SUPPLIED DATA:
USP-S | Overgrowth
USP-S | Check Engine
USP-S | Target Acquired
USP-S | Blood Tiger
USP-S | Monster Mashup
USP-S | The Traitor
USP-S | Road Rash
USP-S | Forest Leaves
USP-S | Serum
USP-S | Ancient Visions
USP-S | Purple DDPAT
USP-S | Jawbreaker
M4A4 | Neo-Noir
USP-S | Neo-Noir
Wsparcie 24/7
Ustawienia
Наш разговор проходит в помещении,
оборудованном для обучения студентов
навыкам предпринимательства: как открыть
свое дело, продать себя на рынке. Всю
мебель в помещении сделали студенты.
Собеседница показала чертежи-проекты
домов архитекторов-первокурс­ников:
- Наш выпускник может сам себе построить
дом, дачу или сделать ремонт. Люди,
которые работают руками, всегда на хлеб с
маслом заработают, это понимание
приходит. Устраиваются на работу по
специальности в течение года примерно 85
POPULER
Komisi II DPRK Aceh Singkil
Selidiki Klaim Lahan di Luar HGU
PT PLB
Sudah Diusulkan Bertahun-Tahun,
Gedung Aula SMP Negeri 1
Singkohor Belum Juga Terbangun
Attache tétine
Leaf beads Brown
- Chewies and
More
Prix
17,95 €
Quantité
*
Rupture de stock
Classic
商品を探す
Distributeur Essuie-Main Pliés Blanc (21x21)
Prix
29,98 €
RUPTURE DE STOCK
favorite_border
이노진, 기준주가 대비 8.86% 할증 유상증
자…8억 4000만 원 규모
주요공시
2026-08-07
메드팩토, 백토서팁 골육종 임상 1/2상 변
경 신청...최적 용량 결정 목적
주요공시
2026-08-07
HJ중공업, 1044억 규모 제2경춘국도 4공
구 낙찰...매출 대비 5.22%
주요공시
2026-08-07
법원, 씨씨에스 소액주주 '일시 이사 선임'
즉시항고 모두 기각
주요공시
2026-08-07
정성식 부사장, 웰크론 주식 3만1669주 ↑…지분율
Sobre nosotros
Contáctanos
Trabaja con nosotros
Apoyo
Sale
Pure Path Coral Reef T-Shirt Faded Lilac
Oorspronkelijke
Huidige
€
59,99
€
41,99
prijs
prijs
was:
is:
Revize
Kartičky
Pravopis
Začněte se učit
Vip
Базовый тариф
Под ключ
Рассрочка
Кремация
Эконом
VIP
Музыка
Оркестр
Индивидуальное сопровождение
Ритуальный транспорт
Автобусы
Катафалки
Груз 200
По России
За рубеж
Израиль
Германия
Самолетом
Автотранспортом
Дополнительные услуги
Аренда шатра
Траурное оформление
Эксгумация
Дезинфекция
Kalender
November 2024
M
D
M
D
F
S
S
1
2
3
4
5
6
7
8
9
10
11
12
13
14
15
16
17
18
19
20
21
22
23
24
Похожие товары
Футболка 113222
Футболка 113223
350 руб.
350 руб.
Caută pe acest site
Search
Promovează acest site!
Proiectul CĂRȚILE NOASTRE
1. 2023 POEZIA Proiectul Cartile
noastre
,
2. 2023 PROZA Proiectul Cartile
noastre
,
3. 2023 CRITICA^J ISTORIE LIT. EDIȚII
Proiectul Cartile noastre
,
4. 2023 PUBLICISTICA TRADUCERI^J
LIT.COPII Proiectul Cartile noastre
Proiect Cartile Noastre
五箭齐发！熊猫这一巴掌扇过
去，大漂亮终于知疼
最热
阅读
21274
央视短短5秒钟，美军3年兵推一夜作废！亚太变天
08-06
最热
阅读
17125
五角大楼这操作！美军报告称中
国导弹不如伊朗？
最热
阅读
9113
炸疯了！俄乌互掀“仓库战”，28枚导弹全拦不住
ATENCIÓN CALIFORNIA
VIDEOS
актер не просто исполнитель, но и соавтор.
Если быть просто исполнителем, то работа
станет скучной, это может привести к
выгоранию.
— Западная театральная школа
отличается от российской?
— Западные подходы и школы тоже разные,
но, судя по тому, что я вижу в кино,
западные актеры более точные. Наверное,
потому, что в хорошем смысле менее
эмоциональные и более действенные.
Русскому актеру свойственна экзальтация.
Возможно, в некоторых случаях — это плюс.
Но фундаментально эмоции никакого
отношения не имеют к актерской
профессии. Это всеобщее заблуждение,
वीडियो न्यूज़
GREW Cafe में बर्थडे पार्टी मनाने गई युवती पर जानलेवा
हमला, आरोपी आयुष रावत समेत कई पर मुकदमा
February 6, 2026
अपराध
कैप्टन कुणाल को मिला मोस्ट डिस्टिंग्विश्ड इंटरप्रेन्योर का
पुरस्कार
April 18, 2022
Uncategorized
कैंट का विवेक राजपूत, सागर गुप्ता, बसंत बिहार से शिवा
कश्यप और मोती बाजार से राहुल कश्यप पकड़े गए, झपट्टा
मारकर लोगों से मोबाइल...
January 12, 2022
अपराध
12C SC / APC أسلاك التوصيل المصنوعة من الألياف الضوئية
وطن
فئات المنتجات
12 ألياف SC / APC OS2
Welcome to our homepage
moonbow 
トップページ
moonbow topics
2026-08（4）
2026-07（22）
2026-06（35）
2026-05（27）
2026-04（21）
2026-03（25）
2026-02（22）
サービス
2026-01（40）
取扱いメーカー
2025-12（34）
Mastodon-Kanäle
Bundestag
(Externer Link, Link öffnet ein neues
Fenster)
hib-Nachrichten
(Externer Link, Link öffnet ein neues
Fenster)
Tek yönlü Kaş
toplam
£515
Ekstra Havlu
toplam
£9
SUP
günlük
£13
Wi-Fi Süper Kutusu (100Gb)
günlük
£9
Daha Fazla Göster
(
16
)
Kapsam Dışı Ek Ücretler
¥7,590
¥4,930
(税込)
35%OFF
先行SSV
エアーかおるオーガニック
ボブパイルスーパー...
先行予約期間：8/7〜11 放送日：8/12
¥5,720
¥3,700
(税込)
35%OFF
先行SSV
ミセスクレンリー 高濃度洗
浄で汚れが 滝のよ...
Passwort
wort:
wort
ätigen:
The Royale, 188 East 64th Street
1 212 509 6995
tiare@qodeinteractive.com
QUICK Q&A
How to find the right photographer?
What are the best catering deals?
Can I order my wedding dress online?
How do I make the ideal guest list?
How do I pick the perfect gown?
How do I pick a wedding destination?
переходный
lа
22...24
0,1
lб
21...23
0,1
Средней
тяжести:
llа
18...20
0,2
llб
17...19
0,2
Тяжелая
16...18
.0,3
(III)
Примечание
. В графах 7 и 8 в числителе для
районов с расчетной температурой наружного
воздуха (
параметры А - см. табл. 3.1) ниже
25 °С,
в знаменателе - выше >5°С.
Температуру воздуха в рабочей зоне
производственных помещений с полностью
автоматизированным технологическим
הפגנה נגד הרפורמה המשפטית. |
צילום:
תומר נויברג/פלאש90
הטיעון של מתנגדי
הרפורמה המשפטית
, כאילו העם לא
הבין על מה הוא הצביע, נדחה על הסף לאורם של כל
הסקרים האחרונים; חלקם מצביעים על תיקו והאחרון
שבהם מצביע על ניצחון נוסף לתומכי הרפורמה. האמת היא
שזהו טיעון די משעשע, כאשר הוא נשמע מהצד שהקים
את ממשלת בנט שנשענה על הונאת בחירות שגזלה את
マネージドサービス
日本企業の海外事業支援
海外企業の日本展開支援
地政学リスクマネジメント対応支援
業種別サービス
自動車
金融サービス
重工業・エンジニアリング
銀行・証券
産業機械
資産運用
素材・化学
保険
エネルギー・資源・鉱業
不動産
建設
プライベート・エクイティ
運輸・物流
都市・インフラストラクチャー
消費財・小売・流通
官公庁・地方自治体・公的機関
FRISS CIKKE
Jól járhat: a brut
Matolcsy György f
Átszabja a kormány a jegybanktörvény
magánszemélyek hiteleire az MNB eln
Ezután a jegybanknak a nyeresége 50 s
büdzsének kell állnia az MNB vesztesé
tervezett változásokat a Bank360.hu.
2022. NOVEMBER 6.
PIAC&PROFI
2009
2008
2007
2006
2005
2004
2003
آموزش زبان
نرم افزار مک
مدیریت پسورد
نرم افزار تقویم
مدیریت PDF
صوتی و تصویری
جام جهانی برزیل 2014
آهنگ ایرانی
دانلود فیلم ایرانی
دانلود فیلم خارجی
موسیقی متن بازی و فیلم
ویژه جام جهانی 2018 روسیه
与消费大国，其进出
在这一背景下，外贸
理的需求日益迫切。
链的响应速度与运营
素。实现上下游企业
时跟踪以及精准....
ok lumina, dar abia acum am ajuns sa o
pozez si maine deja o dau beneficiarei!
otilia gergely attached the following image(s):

WHAT TO DO: Please copy everything from the start of the items down to the line containing "приходит. Устраиваются на работу по", switching "Forest Leaves" to "Autumn Leaves" and leaving everything else unchanged.

RESPONSE:
USP-S | Overgrowth
USP-S | Check Engine
USP-S | Target Acquired
USP-S | Blood Tiger
USP-S | Monster Mashup
USP-S | The Traitor
USP-S | Road Rash
USP-S | Autumn Leaves
USP-S | Serum
USP-S | Ancient Visions
USP-S | Purple DDPAT
USP-S | Jawbreaker
M4A4 | Neo-Noir
USP-S | Neo-Noir
Wsparcie 24/7
Ustawienia
Наш разговор проходит в помещении,
оборудованном для обучения студентов
навыкам предпринимательства: как открыть
свое дело, продать себя на рынке. Всю
мебель в помещении сделали студенты.
Собеседница показала чертежи-проекты
домов архитекторов-первокурс­ников:
- Наш выпускник может сам себе построить
дом, дачу или сделать ремонт. Люди,
которые работают руками, всегда на хлеб с
маслом заработают, это понимание
приходит. Устраиваются на работу по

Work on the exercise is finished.